練習問題:
A: 課題文の「2015年10月9日金曜日」から「セロナに着き、そのまま家の契約に行ける。」までを、一字も変えずに書き写すこと。
B: 記録の中から、「laite ja uudempi malli, sitä parempi hyvitys.」を含む行から「הנוגע לאסטרטגיות גיוס, הכשרה וגיוון תעסוקתי.」を含む行までを、両端の行も含めてそのまま抜き出すこと。

課題文:
◆ ◆ ◆ ◆
2015年10月9日金曜日

いざ出発

バルセロナの日々(10)


 出発は9月6日に決めた。学生ビザの場合、法的には授業の始まる二週間前からでないと入国できない。守らなくてもばれやしなかったのかもしれないが、カタルーニャ語の語学クラスの開始日から逆算すると、一番早いのがこの日だった。
 奨学金の通知を受け取ってからの1ヶ月は慌ただしかった。
 8月中に、学生ビザ(子どもたちは、学生の家族ビザ)の申請をし、航空券の手配をした。ビザをとるには、戸籍謄本をとりよせた上、外務省でアポスチーユ認証というのをもらうなど、思いもよらない手間がかかった。
 心配なのは飛行機だった。大人1人でもしんどい長時間のフライトだ。3人はおとなしくしていてくれるだろうか。しかも、バルセロナに行く直行便はない。正午ごろ成田を発って、12時間のフライトで日本の夜中にヨーロッパに着き、待ち合わせを入れるとそこからさらに4、5時間はかかる計算だ。大丈夫だろうか。3人とも眠りこけてしまったら身動きがとれない。着くとバルセロナは夜だというのに。
 考えた末、トランジットのパリで1泊することにした。そうすれば、一休みして、翌日昼ごろにバルセロナに着き、そのまま家の契約に行ける。
 9月に入ると、いよいよ秒読みに入った。
 ベランダの鉢植えを近所の人にあずけたり、着られなくなった子どもの服を処分したり、冷凍庫の買い置きを片づけたり、身の回りをどんどん軽くしていった。
 毎日ふだんどおりにすごしてきた子どもたちも、夏休みが明けると、担任の先生とクラスメイトから励ましをいただいて送りだされ、ようやく気持ちが切りかわった。
 そして、9月6日。とうとう出発の朝が来た。
 3人の子連れの移動は、どんなに余裕を見ていても時間がおせおせになるものだ。保育園に送っていたころも、「さあ、行くよ」と声をかけてから、3人そろって玄関を出るまで30分かかるのはざらだった。
 前の晩、明け方近くまでかかって準備をしたにもかかわらず、成田に行くこの朝もそうなってしまった。ほとんど駆けるようにして電車にとびのり、新宿でリムジンバス乗り場についたのは発車の5分前。新宿まで送りにきてくれたつれあいと、別れの惜しむひまもなかった。リムジンの席もばらばらになってしまった。
 さらに、新宿を出て30分すぎたころから、タイシとアキコが酔いだした。うかうかしているうちに成田エクスプレスの切符がとれなくなったことが悔やまれた。電車にすべきだったのに。一人旅ならリムジンに乗ると、スペインに行くんだなあという感慨が湧いてくるのに、日本を離れる感傷にひたるどころではない。
 成田空港に着くと、見送りにきてくれた私の両親が待っていた。長旅はあきるだろうと、おもちゃをプレゼントしてくれる。さっきまでの青い顔はどこへやら。タイシとアキコはたちまち元気になった。現金なものだ。忘れないうちにと、私も冷蔵庫からさらえてきた野菜を母に渡した。とことんケチな性分だ。
◆ ◆ ◆ ◆
提供資料:
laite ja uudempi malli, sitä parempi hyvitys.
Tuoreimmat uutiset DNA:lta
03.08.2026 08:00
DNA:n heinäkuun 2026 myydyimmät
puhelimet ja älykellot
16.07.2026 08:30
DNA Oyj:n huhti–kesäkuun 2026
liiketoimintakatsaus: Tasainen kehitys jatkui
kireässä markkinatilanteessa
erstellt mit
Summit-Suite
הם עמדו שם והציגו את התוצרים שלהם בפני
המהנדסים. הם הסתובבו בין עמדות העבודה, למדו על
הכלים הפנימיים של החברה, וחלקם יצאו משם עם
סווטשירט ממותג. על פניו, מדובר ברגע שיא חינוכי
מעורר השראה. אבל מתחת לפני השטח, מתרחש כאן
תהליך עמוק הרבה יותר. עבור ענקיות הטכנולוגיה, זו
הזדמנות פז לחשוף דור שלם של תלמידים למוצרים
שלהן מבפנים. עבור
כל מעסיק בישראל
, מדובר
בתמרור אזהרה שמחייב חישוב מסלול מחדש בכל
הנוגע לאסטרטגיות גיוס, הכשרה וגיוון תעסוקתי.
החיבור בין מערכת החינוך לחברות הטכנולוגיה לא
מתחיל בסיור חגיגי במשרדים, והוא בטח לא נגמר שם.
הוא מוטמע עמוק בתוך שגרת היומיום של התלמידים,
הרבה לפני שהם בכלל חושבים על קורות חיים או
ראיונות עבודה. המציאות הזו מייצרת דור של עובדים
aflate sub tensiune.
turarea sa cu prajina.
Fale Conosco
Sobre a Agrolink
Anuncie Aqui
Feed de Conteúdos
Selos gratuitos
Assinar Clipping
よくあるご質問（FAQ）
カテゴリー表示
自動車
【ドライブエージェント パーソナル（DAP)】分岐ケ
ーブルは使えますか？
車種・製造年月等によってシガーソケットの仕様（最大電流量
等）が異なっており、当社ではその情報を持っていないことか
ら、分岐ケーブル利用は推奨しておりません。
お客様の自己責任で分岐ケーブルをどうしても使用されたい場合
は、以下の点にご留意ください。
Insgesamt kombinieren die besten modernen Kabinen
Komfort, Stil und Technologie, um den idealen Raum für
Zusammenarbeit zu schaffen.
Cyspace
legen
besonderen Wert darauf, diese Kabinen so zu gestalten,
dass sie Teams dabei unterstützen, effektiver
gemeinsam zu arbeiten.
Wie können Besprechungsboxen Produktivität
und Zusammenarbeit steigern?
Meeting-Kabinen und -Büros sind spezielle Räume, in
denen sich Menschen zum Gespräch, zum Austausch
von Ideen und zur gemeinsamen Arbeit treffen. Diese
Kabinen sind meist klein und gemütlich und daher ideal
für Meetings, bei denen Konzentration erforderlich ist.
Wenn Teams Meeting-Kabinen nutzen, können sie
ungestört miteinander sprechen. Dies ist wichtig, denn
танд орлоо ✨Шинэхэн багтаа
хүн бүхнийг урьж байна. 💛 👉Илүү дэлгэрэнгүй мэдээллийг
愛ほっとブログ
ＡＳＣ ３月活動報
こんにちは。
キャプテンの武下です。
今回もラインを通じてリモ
◆ ◆ ◆ ◆
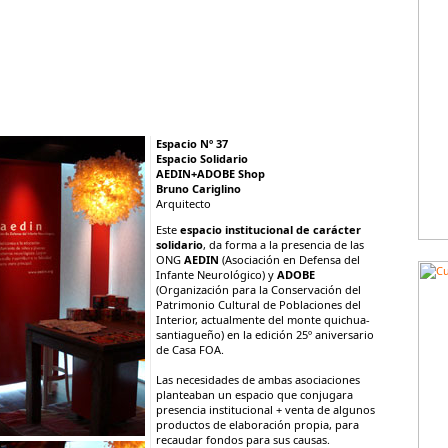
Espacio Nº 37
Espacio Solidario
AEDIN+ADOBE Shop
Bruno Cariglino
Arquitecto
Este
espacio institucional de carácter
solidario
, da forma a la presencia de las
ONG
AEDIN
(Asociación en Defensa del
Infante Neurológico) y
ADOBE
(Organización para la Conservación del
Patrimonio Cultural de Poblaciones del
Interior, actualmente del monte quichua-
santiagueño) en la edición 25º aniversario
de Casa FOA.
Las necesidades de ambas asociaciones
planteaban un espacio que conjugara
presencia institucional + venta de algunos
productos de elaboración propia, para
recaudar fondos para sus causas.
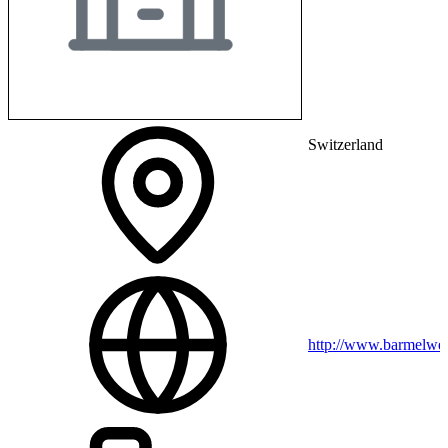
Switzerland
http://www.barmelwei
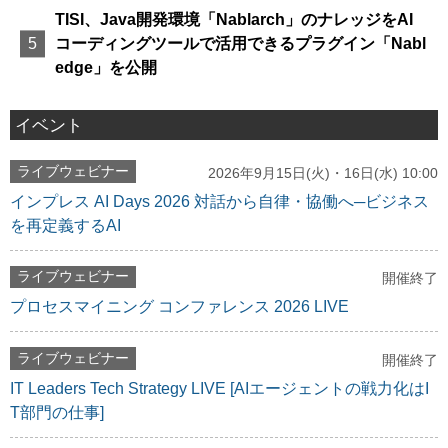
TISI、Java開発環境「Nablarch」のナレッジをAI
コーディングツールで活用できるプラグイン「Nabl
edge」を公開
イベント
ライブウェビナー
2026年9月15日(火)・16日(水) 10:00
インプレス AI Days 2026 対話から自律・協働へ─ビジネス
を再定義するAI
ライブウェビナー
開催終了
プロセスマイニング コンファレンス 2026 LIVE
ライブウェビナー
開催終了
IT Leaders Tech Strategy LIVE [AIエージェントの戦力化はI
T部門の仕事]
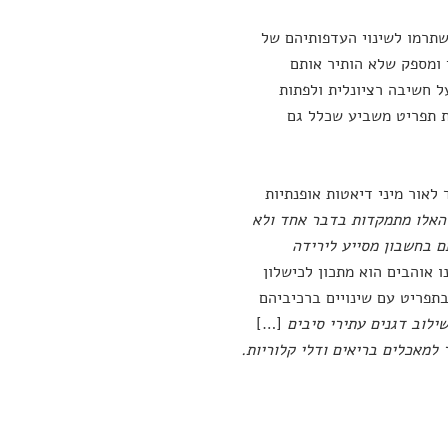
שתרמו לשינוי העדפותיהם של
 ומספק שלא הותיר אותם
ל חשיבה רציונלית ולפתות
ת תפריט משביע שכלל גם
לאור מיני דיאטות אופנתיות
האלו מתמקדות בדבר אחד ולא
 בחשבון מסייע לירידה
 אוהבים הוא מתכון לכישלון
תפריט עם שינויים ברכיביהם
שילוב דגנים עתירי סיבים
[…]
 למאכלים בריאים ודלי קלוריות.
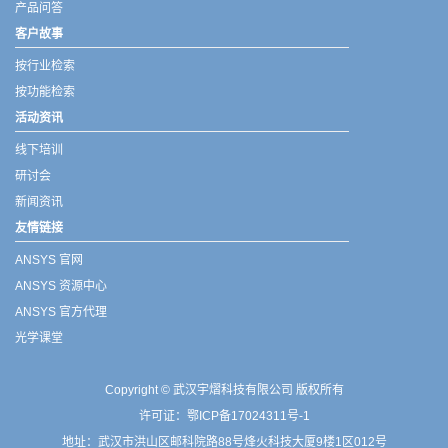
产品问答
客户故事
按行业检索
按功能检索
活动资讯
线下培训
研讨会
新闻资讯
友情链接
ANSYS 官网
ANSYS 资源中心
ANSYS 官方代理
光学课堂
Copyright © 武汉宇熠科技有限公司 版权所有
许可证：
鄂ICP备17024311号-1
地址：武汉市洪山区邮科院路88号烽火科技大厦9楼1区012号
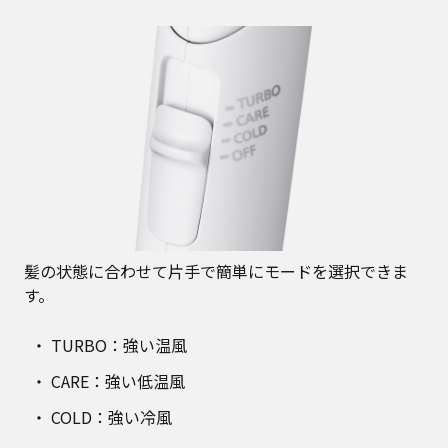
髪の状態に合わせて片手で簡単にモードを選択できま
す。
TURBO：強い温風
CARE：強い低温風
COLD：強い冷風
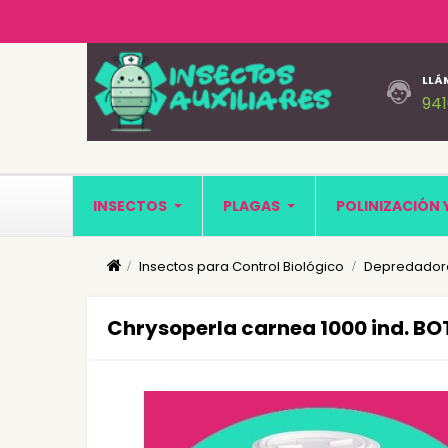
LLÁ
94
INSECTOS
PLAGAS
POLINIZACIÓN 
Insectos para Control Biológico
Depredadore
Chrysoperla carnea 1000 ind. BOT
◆ ◆ ◆ ◆
解答:
A:
2015年10月9日金曜日

いざ出発

バルセロナの日々(10)


 出発は9月6日に決めた。学生ビザの場合、法的には授業の始まる二週間前からでないと入国できない。守らなくてもばれやしなかったのかもしれないが、カタルーニャ語の語学クラスの開始日から逆算すると、一番早いのがこの日だった。
 奨学金の通知を受け取ってからの1ヶ月は慌ただしかった。
 8月中に、学生ビザ(子どもたちは、学生の家族ビザ)の申請をし、航空券の手配をした。ビザをとるには、戸籍謄本をとりよせた上、外務省でアポスチーユ認証というのをもらうなど、思いもよらない手間がかかった。
 心配なのは飛行機だった。大人1人でもしんどい長時間のフライトだ。3人はおとなしくしていてくれるだろうか。しかも、バルセロナに行く直行便はない。正午ごろ成田を発って、12時間のフライトで日本の夜中にヨーロッパに着き、待ち合わせを入れるとそこからさらに4、5時間はかかる計算だ。大丈夫だろうか。3人とも眠りこけてしまったら身動きがとれない。着くとバルセロナは夜だというのに。
 考えた末、トランジットのパリで1泊することにした。そうすれば、一休みして、翌日昼ごろにバルセロナに着き、そのまま家の契約に行ける。

B:
laite ja uudempi malli, sitä parempi hyvitys.
Tuoreimmat uutiset DNA:lta
03.08.2026 08:00
DNA:n heinäkuun 2026 myydyimmät
puhelimet ja älykellot
16.07.2026 08:30
DNA Oyj:n huhti–kesäkuun 2026
liiketoimintakatsaus: Tasainen kehitys jatkui
kireässä markkinatilanteessa
erstellt mit
Summit-Suite
הם עמדו שם והציגו את התוצרים שלהם בפני
המהנדסים. הם הסתובבו בין עמדות העבודה, למדו על
הכלים הפנימיים של החברה, וחלקם יצאו משם עם
סווטשירט ממותג. על פניו, מדובר ברגע שיא חינוכי
מעורר השראה. אבל מתחת לפני השטח, מתרחש כאן
תהליך עמוק הרבה יותר. עבור ענקיות הטכנולוגיה, זו
הזדמנות פז לחשוף דור שלם של תלמידים למוצרים
שלהן מבפנים. עבור
כל מעסיק בישראל
, מדובר
בתמרור אזהרה שמחייב חישוב מסלול מחדש בכל
הנוגע לאסטרטגיות גיוס, הכשרה וגיוון תעסוקתי.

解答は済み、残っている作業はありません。